Alternatively, it might be a good time to squash the migrations and rely on schema.rb / structure.sql for the schema's to-date state. Even after deleting migrations, you can always recreate your development DB anytime using rake db:schema:load.
Initializers and Locale
Remove devise.rb in config/initializers and devise.en.yml in config/locales.
Routes
Remove any devise_for lines. These will raise errors after the removal of the gem.
Gem File
Yaay. All dome, remove the line gem 'devise' from your gemfile.
Use the generator to remove configuration files as well (step 2), so the whole process would be (referencing previous answers):
Remove the table: rake db:rollback VERSION=<insert the version number of the migration>
Remove the configuration: rails destroy devise:install
Remove your User model: rails destroy devise User (replace 'User' with the name of your model)
Remove references to devise in your routes.rb, gemfile, controller files, and view files like the following, if you used them (once again replacing 'user' with your model name):
devise_for (routes.rb)
gem 'devise' (gemfile)
before_action :authenticate_user! (controllers)
user_signed_in? (controllers, views)
current_user (controllers, views)
user_session (controllers, views)
In my case I had two models User and Admin and I am sticking with Devise, but I had a name collision issue with ActiveAdmin that requires me to remove the Admin model. But because there were so many references to Admin in devise, I had to take the steps below. I think it answers the original question above as well, though. I believe the correct way to do this is:
1.Find the devise migration for the user model and roll it back [IMPORTANT: IF you DON'T want to remove the user table associated with Devise, then SKIP THIS STEP]:
rake db:rollback VERSION=<insert the version number of the migration>
example:
rake db:rollback VERSION:20110430031806
2.Run this command to remove Devise and associated files.

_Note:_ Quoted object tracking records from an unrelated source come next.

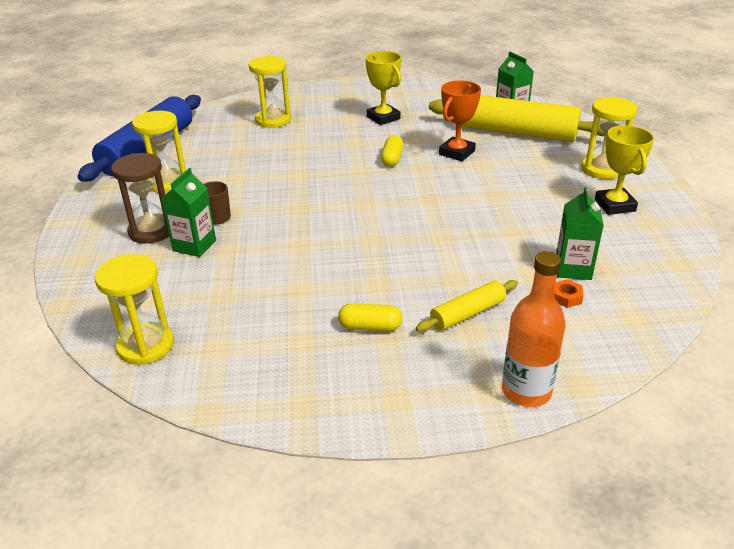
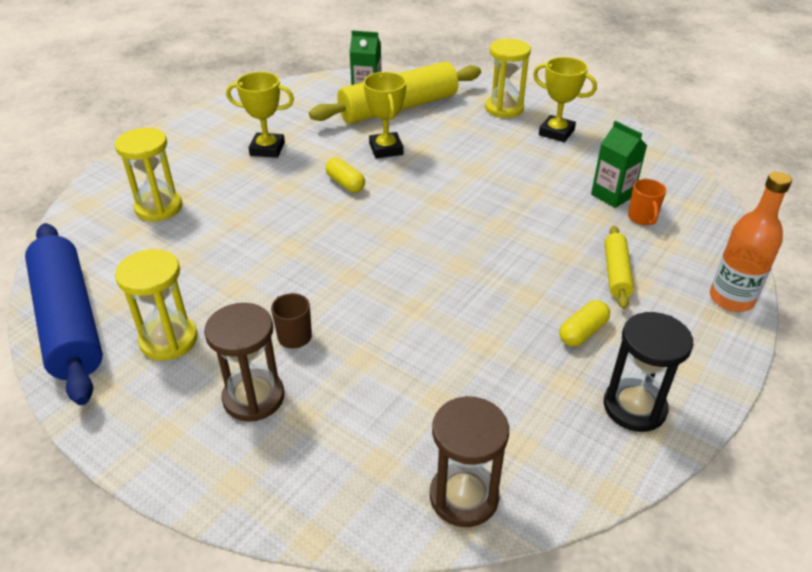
camera: 50 degrees left, 5 degrees up
yellow hourglass [94,254,174,365] -> brown hourglass [430,396,509,527]
green carton [161,168,216,257] -> none
orange trophy [439,80,481,161] -> yellow trophy [363,72,406,158]
orange nut [554,279,583,308] -> orange mug [628,179,666,225]
none -> black hourglass [604,312,693,432]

rails destroy devise Admin (if Admin is the name of the model with user accounts).
This produces this output:
invoke active_record
remove db/migrate/20110430031806_devise_create_admins.rb
remove app/models/admin.rb
invoke test_unit
remove test/unit/admin_test.rb
remove test/fixtures/admins.yml
route devise_for :admins
3.To completely remove Devise, you need to remove all references to it in your models, controllers and views. This is manual work. The answer above provides good details for finding this cruft, but was incomplete for my purposes. I hope this helps someone else.

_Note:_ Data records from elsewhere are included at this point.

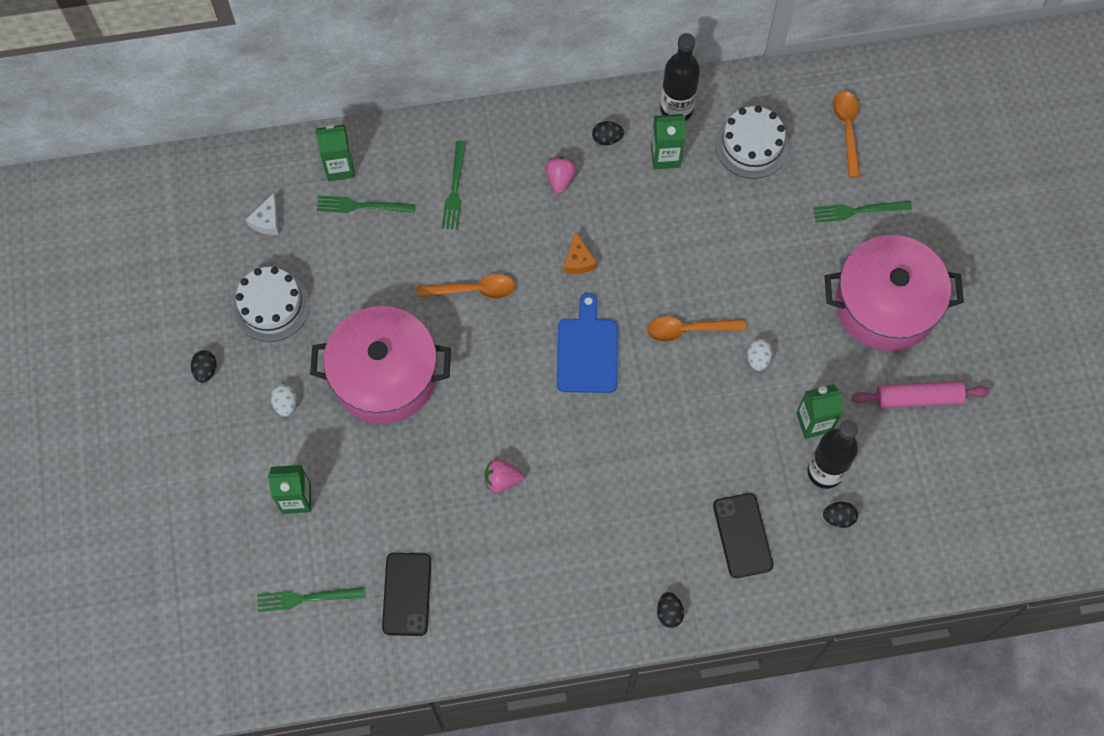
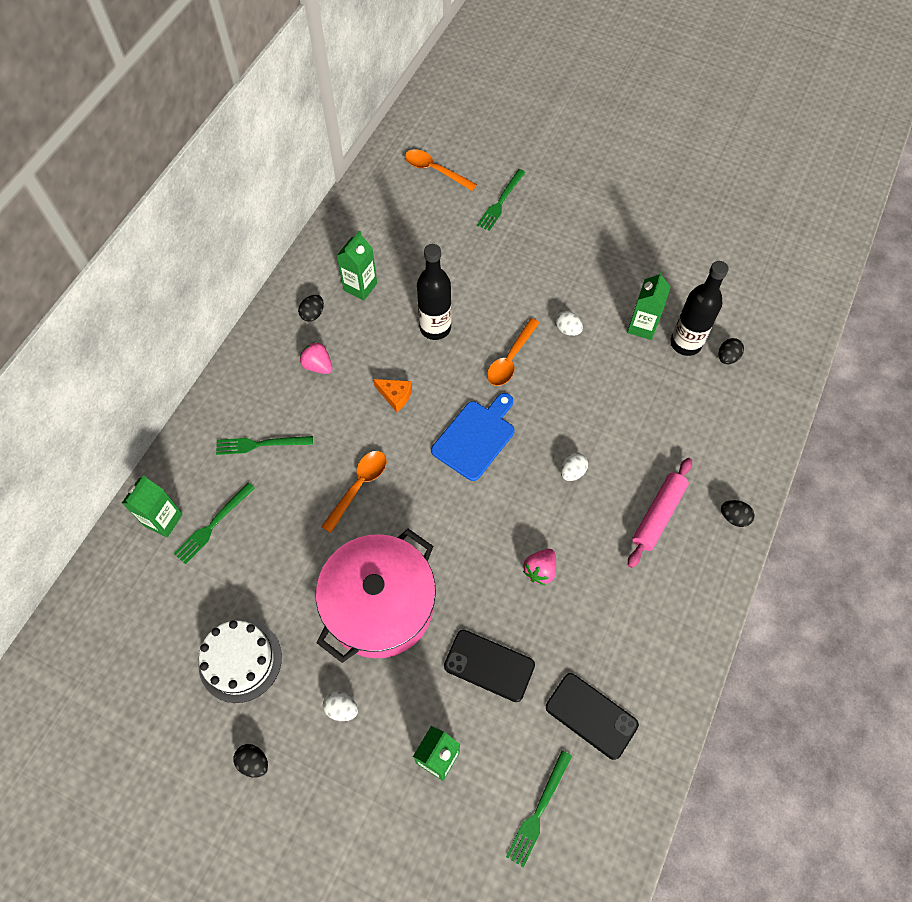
camera: 55 degrees left, 5 degrees down
white cheese [246,193,279,235] -> none
green fork [442,141,466,230] -> green fork turned 135 degrees clockwise [216,436,313,455]
blue cutting board [557,293,618,393] -> blue cutting board turned 90 degrees clockwise [431,393,515,481]
black bottle [660,33,700,121] -> black bottle moved to [417,244,451,340]
black phone [713,493,773,578] -> black phone moved to [444,630,535,702]
white cake [715,106,789,179] -> none
pink pot [825,235,964,351] -> none
pink rolling pin [852,381,990,408] -> pink rolling pin moved to [628,458,692,568]
none -> white egg [561,453,588,481]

I found daemonsy's reply to be very helpful. Here are a few other things to consider as you do this.
Replacing Devise
If you are going to replace Devise with your own authentication, I recommend this Railscast: Authentication from Scratch (revised) (subscription required, but it's the best $9/mo you can spend).

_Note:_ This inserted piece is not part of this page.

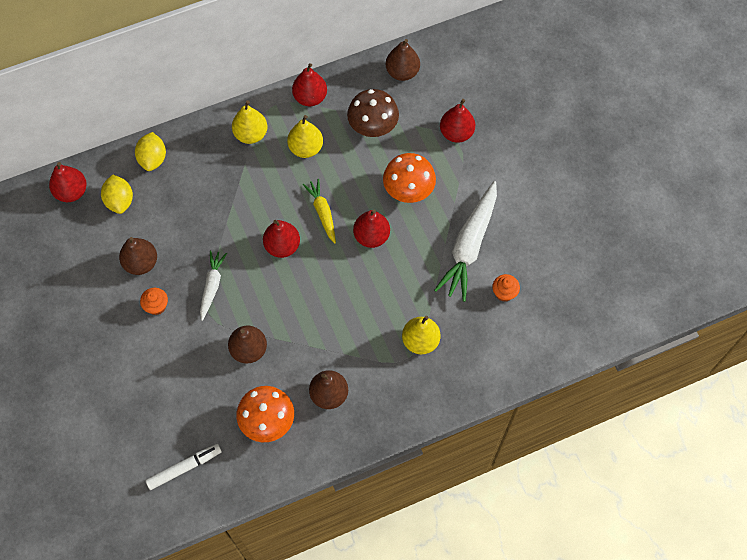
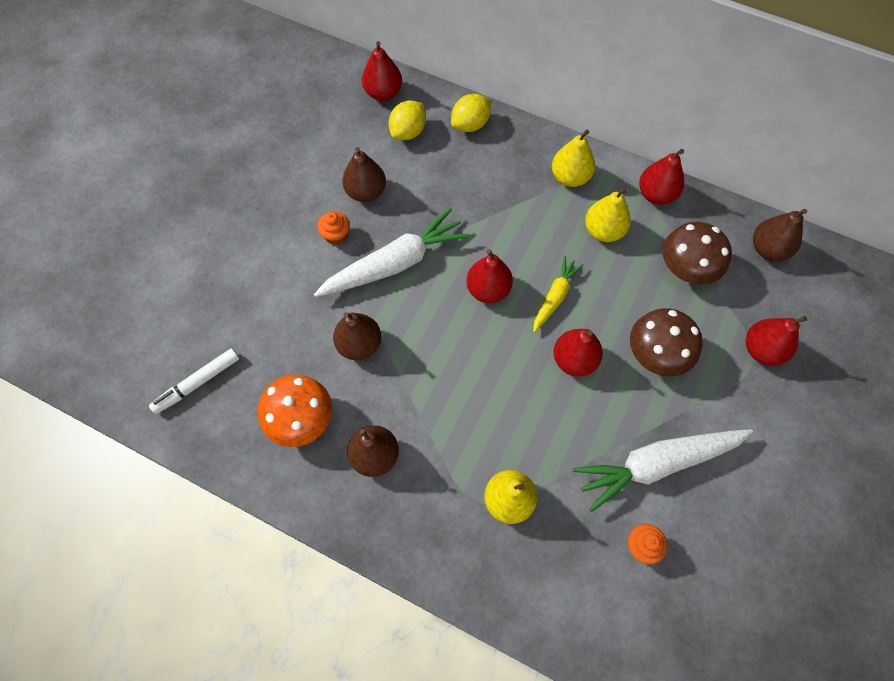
camera: 50 degrees right, 0 degrees up
white marker [145,444,222,490] -> white marker turned 120 degrees clockwise [149,348,239,414]
white carrot [200,251,227,321] -> white carrot [314,208,470,297], size x1.83
orange mushroom [383,153,436,203] -> brown mushroom [630,308,703,376]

And this Railscast (no subscription required) can help with a forgot password link and "remember me" option (things Devise offers out of the box, but that you can build pretty easily yourself): Remember Me & Reset Password
Tests
Before you do this, I recommend running all your tests to make sure they're passing.
After you remove Devise, your authentication-dependent tests will probably fail, so plan to spend some time fixing failing tests. This is a good thing because it will help you see what stuff "broke" when you removed Devise.
Make sure you check your test helpers as well. Most of my helpers were in /spec/spec_helper.rb. In fact, most of my failing tests began passing once I updated the methods in spec_helper.rb (eg, "login_user").
This worked for me!
1: rails d devise User This deletes the model and the routes.
2: rails d devise:install , This destroys devise.rb and
devise.en.yml files.
3: create a migration eg: rails g migration drop_user_table. I
used drop_table :users , force: :cascade, force: :cascade; takes
care of
PG::DependentObjectsStillExist: ERROR:
that occurs if other tables depend on the user table.